* Kletteraktivistin Cécile Lecomte setzt sich gegen Schadenersatzforderung der Bahn in Höhe von 3 189,83 Euro wegen 6-stündiger Kletteraktion 2008 bei Burgsteinfurt (NRW) gegen den Export von Uranmüll nach Russland erfolgreich zur Wehr. Die Bahn zieht ihre Forderung vor dem Gronauer Amtsgericht zurück.

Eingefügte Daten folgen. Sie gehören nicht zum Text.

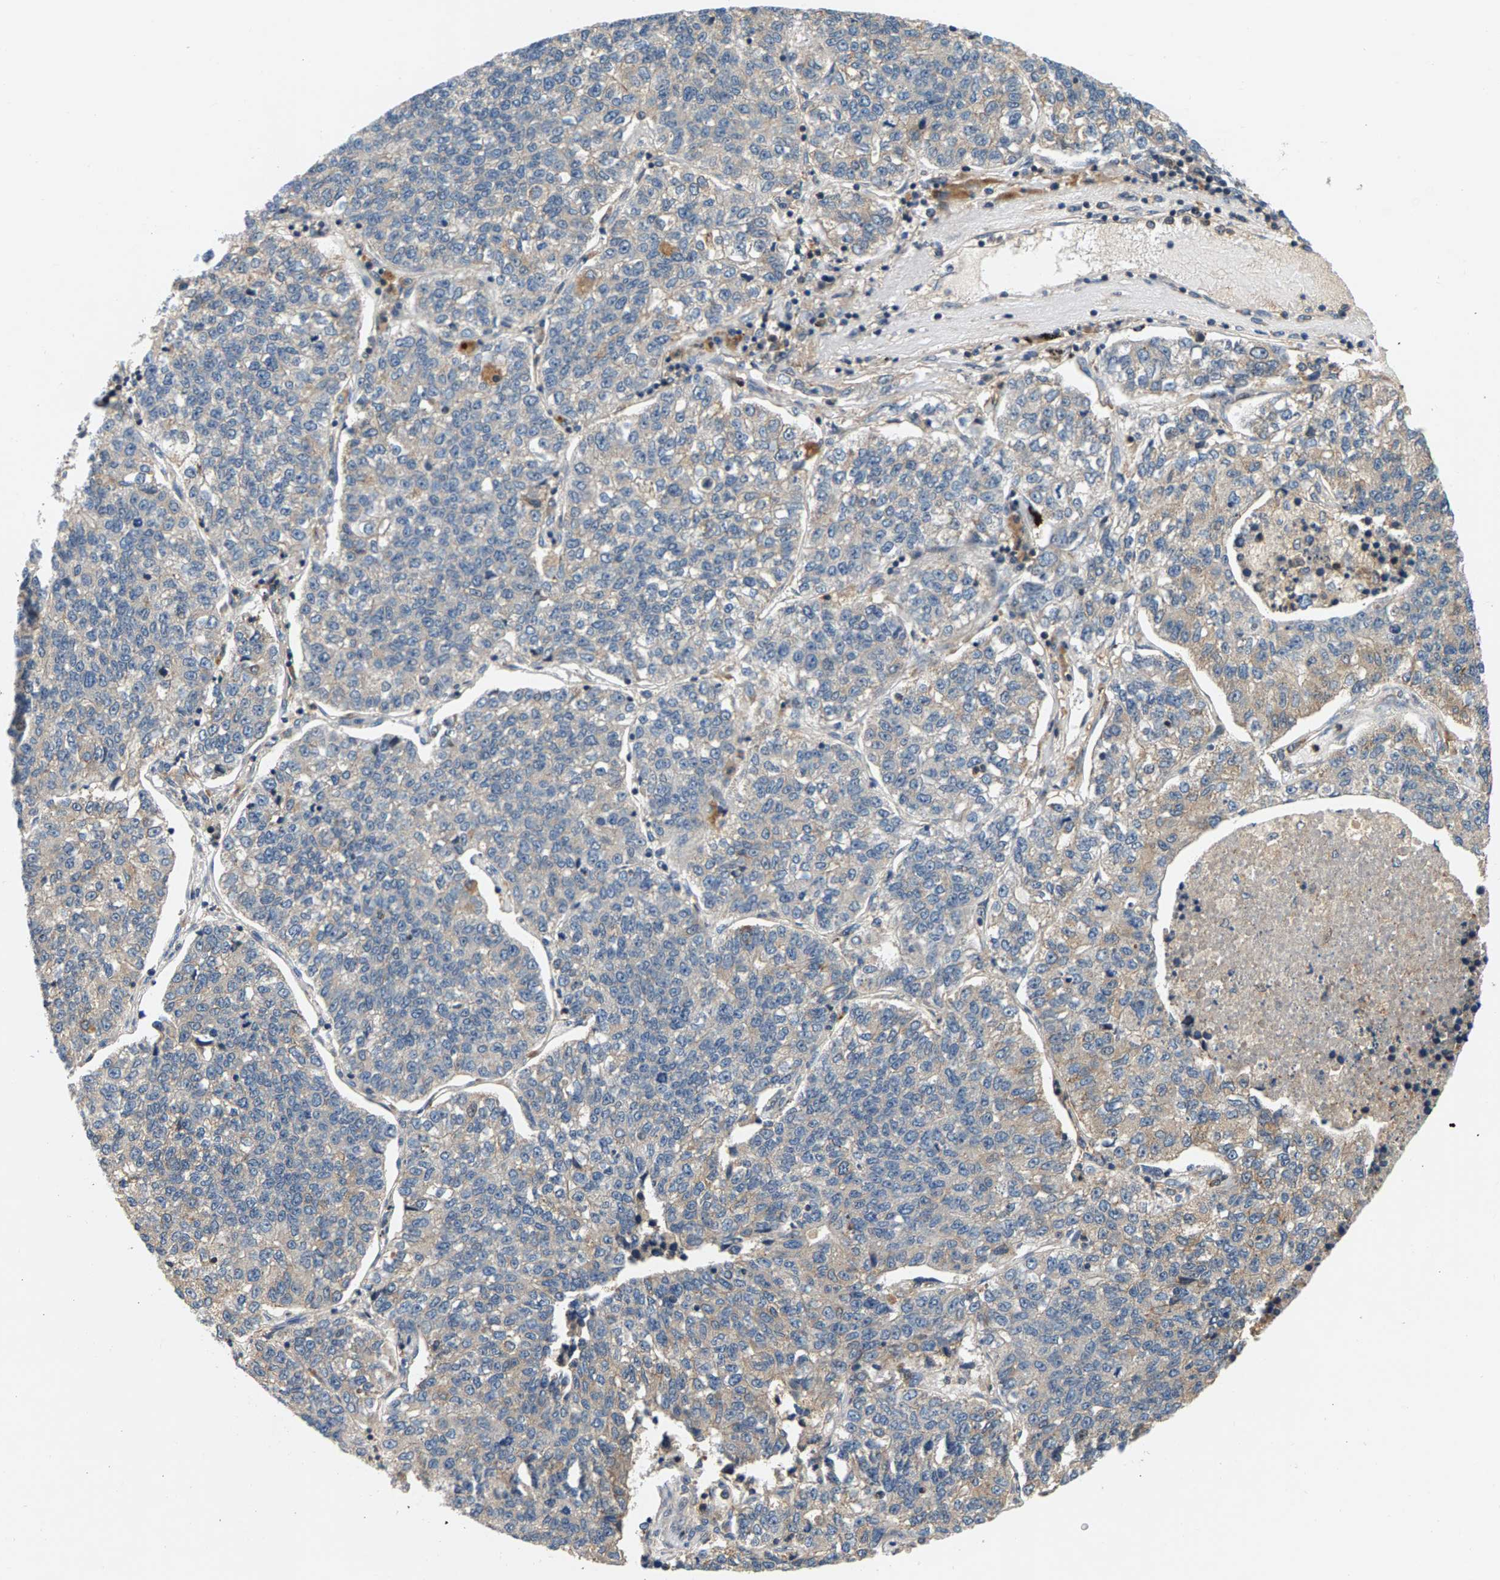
{"staining": {"intensity": "negative", "quantity": "none", "location": "none"}, "tissue": "lung cancer", "cell_type": "Tumor cells", "image_type": "cancer", "snomed": [{"axis": "morphology", "description": "Adenocarcinoma, NOS"}, {"axis": "topography", "description": "Lung"}], "caption": "Immunohistochemical staining of lung cancer demonstrates no significant positivity in tumor cells.", "gene": "FAM78A", "patient": {"sex": "male", "age": 49}}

In der Nacht vom 16. auf den 17. Januar 2008 protestierte die unter dem Spitznamen « Eichhörnchen » bekannte französische Kletteraktivistin Cécile Lecomte bei Burgsteinfurt/ Metelen (NRW) in luftiger Höhe über der Bahnschiene gegen den Export von Atommüll durch die Urenco nach Russland. Eine per Hubschrauber angeflogene Spezialeinheit der Bundespolizei beendete die Aktion nach über sechs Stunden. In Presseinterviews erklärte ein Sprecher der Bundespolizei, Kostenforderungen im fünfstelligen Bereich würden auf die Aktivistin zukommen.(Video vom WDR)
Zwei zivilrechtliche Kostenforderungen des Landkreises Steinfurt und der Deutschen Bahn erhielt die Aktivistin tatsächlich. Dagegen setzte sie sich aber erfolgreich zur Wehr. Zahlen wird sie keinen Cent.

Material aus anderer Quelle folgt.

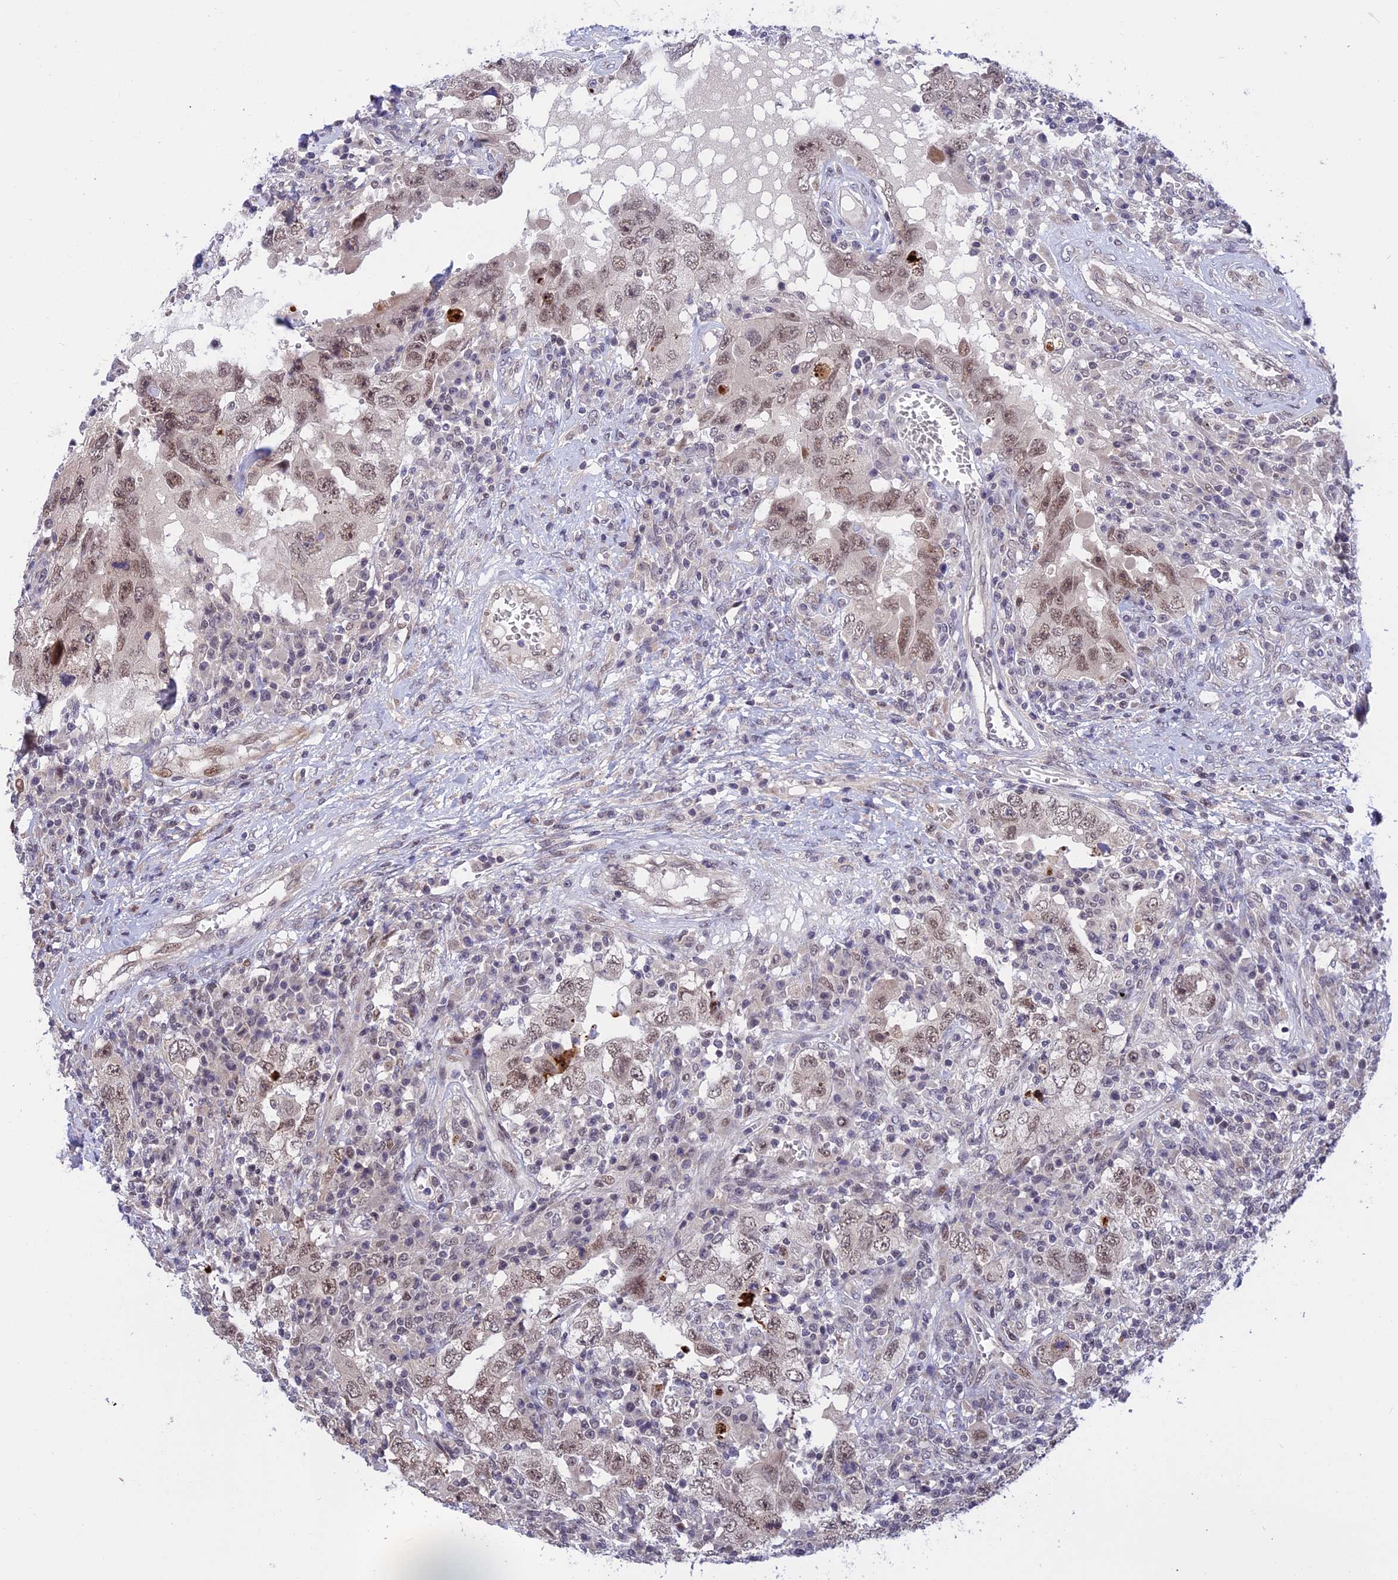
{"staining": {"intensity": "moderate", "quantity": ">75%", "location": "nuclear"}, "tissue": "testis cancer", "cell_type": "Tumor cells", "image_type": "cancer", "snomed": [{"axis": "morphology", "description": "Carcinoma, Embryonal, NOS"}, {"axis": "topography", "description": "Testis"}], "caption": "High-power microscopy captured an immunohistochemistry (IHC) histopathology image of testis cancer (embryonal carcinoma), revealing moderate nuclear positivity in approximately >75% of tumor cells.", "gene": "POLR2C", "patient": {"sex": "male", "age": 26}}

Der Landkreis Steinfurt zog bereits 2009 seine Forderung zurück, nachdem das Oberverwaltungsgericht in Münster in einem Beschluss Zweifel an der Rechtmäßigkeit der Forderung äußerte.
Für Aufsehen sorgte kurze Zeit nach der Aktion eine Schadenanzeige der Bahn gegen die Kletteraktivistin: die Bahn schrieb, die Anzeige enthalte noch keinen Betrag, weil der Schaden noch berechnet werden müsse. Außerdem würde die Aktivistin u.a. für die Kosten der GSG9 aufkommen müssen. Drei Jahre später flatterte ihr die angekündigte Rechnung ins Haus. Eine Schadenersatzforderung in Höhe von 3 189,83 Euro – und zwar ohne Kostenforderung für die GSG9 – dafür aber mit 1 106,19 Euro für Arbeiten Oberleitungsanlagen! Cécile legte Einspruch gegen die Forderung ein und freute sich bereits auf eine unterhaltsame Verhandlung mit Ortsbegehung auf der Suche nach der Oberleitung der nicht elektrifizierten Bahnstrecke vor dem Amtsgericht Gronau. So weit wird es aber (leider) nicht kommen. « Wir nehmen den dem Verfahren zugrunde liegenden Antrag zurück. Der Anspruch und das Mahnverfahren sollen nicht weiterverfolgt werden », schrieb die Bahn über ihren bevollmächtigten Rechtsanwalt Rahmede.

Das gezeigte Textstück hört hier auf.